- What you have to do:
Below are the records; reproduce all of them exactly but without any images.

- Provided material:

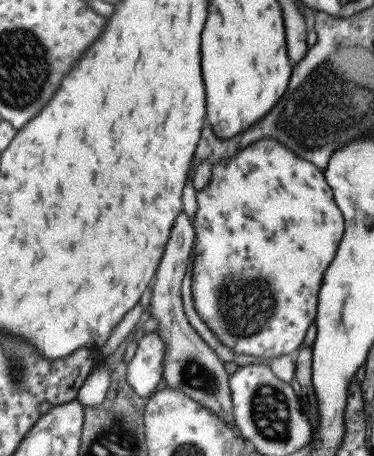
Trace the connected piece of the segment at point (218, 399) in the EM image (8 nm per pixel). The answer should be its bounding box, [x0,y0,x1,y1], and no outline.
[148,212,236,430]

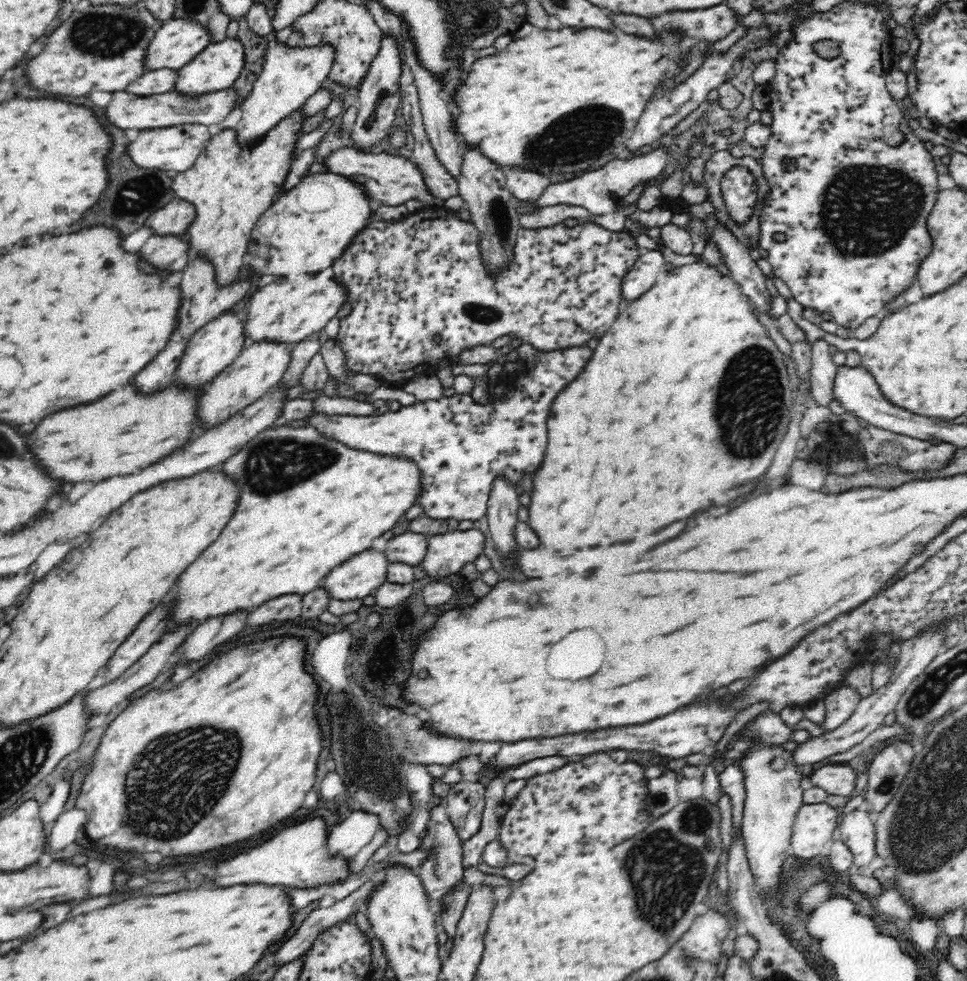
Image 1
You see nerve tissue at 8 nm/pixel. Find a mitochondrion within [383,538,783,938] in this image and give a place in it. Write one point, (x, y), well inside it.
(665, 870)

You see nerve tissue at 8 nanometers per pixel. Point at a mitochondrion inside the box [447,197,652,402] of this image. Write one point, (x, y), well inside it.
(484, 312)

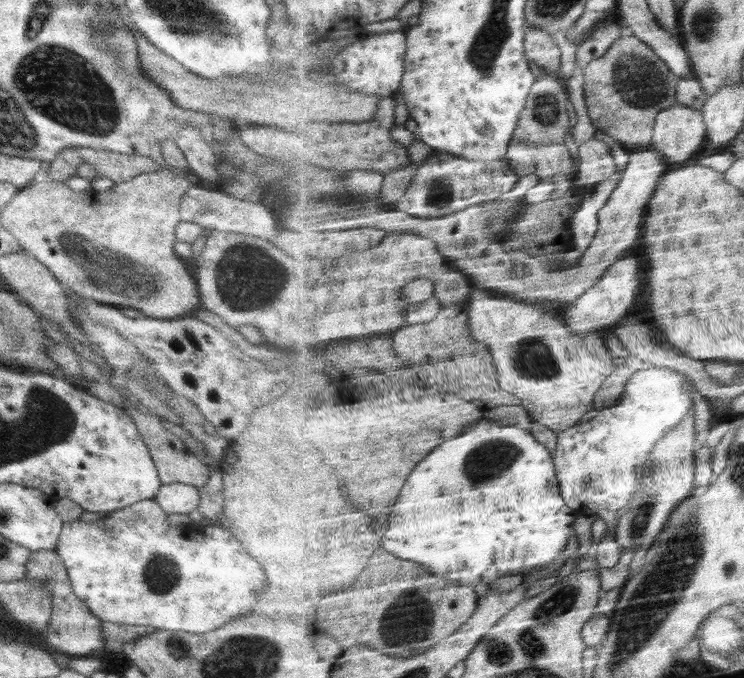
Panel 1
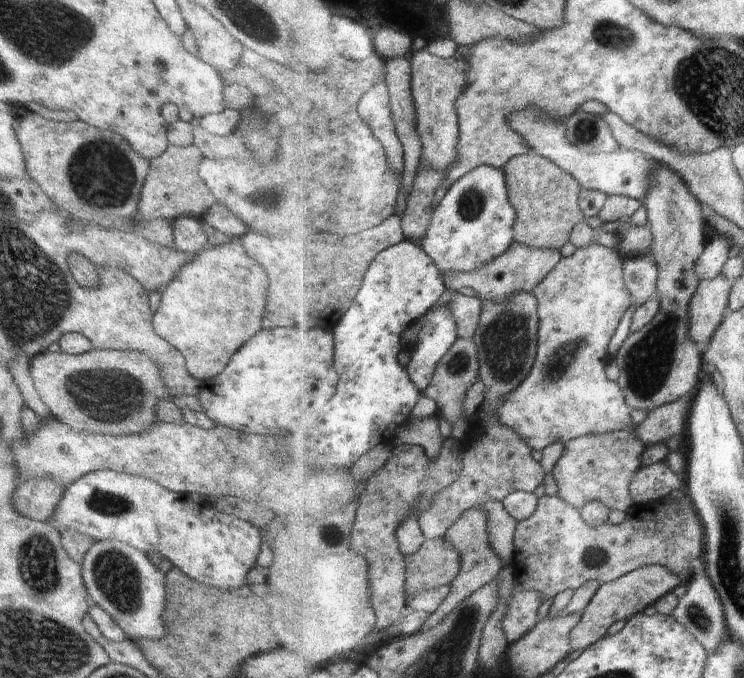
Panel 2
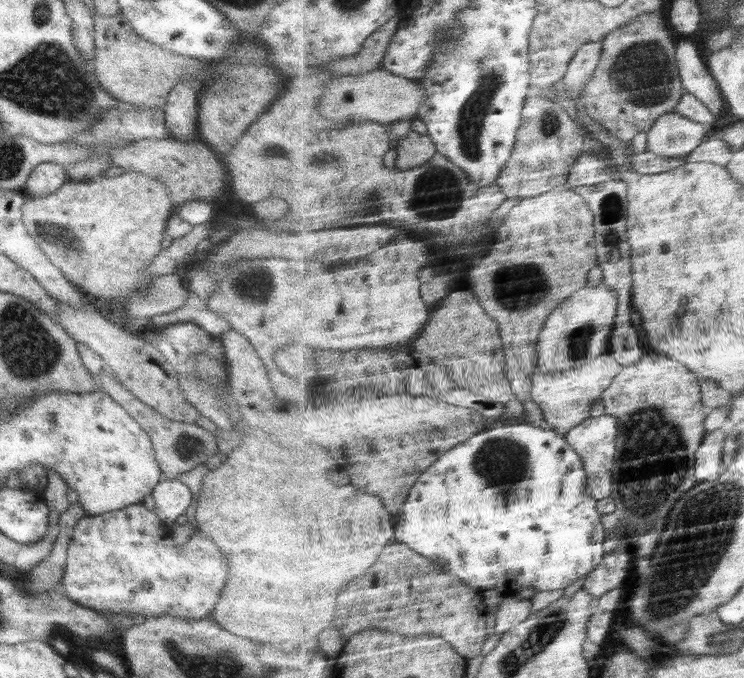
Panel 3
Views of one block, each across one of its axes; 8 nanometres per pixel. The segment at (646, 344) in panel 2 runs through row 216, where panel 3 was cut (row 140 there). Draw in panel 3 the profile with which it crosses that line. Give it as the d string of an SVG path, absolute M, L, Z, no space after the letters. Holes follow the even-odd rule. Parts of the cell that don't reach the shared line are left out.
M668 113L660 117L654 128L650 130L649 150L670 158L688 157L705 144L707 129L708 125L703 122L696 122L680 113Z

- Solution:
Trace the connected piece of the segment at point (218, 399) in the EM image (8 nm per pixel). The answer should be its bounding box, [x0,y0,x1,y1], and no outline.
[148,212,236,430]

Image 1
You see nerve tissue at 8 nm/pixel. Find a mitochondrion within [383,538,783,938] in this image and give a place in it. Write one point, (x, y), well inside it.
(665, 870)

You see nerve tissue at 8 nanometers per pixel. Point at a mitochondrion inside the box [447,197,652,402] of this image. Write one point, (x, y), well inside it.
(484, 312)

Panel 1
Panel 2
Panel 3
Views of one block, each across one of its axes; 8 nanometres per pixel. The segment at (646, 344) in panel 2 runs through row 216, where panel 3 was cut (row 140 there). Draw in panel 3 the profile with which it crosses that line. Give it as the d string of an SVG path, absolute M, L, Z, no space after the letters. Holes follow the even-odd rule. Parts of the cell that don't reach the shared line are left out.
M668 113L660 117L654 128L650 130L649 150L670 158L688 157L705 144L707 129L708 125L703 122L696 122L680 113Z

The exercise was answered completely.